What to work on: In the Tokyo ramen passage below, where do experts say ramen first came from?

Selected passage:
Around the world, people obsess about this seemingly simple dish. But nowhere is it taken more seriously than in and around Tokyo, the ramen epicenter of the universe. Japan is almost certainly not the place where ramen was born; experts say it originated in China at the turn of the 19th century. By the 1920s it was being sold from carts in Tokyo. The massive city holds thousands of ramen shops, most of them small, family-run operations that are generally quite good.
Think of ramen as the pizza of Japan: a quick, fortifying meal, which may involve standing in line and is then quickly devoured. Yet for some, including food-obsessed tourists, it’s a meal worth stalking and savoring while they compile a list of their trophy bowls.
The best-known varieties of the all-important broth are shoyu (soy sauce), shio (sea salt), miso, and tonkotsu, made with so many pork bones that the broth is opaque and packed with fatty goodness. That is just the beginning. It’s worth getting to know other varieties as well: Tokyo Tonkotsu, which is lightened and flavored a bit by the addition of such items as chicken and vegetables; tantanmen, which evokes dan dan noodles in its pervasive spiciness; and tsukemen, which features chilled noodles, solo, with a bowl of saucy broth for dipping.
Now, are you ready to discover the best of the best ramen? Bloomberg tapped top chefs from around the U.S. who have spent enough time in Tokyo to pick their destination counters.
Credit: Bloomberg Pursuits
Recommended by chef/owner David Chang of Momofuku & chef/owner Dominique Ansel of Dominique Ansel
According to David Chang, founder of the Momofuku empire, as reported to Bloomberg, you haven’t done ramen right until you’ve gone to Afuri, where bowls are selected from a vending machine-like system. “The order I get has a lot of yuzu in the chicken-based broth,” says Chang. “It’s light and crisp and clean, and not traditional. It’s the direction I hope ramen is going. And I like that there are a lot of locations, so you can just head to the one closest to you.”
Pastry king Dominique Ansel agrees: “It's not the newest, but the classic Afuri Ramen in Ebisu has always been one of my favorites. Their signature is a yuzu ramen, with tender cha shu (marinated pork belly), chewy noodles, that perfectly soft boiled egg. I have a real thing for a kick of citrus in my ramen.”
Recommended by chef/owner Ken Oringer of Toro
When hot weather puts a bowl of steaming noodles farthest from your mind, consider tsukemen: The deconstructed ramen is presented as a bowl of chilled noodles that you dip in a dense, flavorful broth served alongside. When in Tokyo, connoisseurs head straight to Fuunji, where amazingly rich tsukemen is served with a concise, almost creamy chicken-and-fish broth, plus sliced pork and nori (dried seaweed).

Data excerpt:
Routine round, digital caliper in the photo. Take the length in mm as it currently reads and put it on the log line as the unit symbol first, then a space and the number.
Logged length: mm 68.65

Answer space: China, at the turn of the 19th century.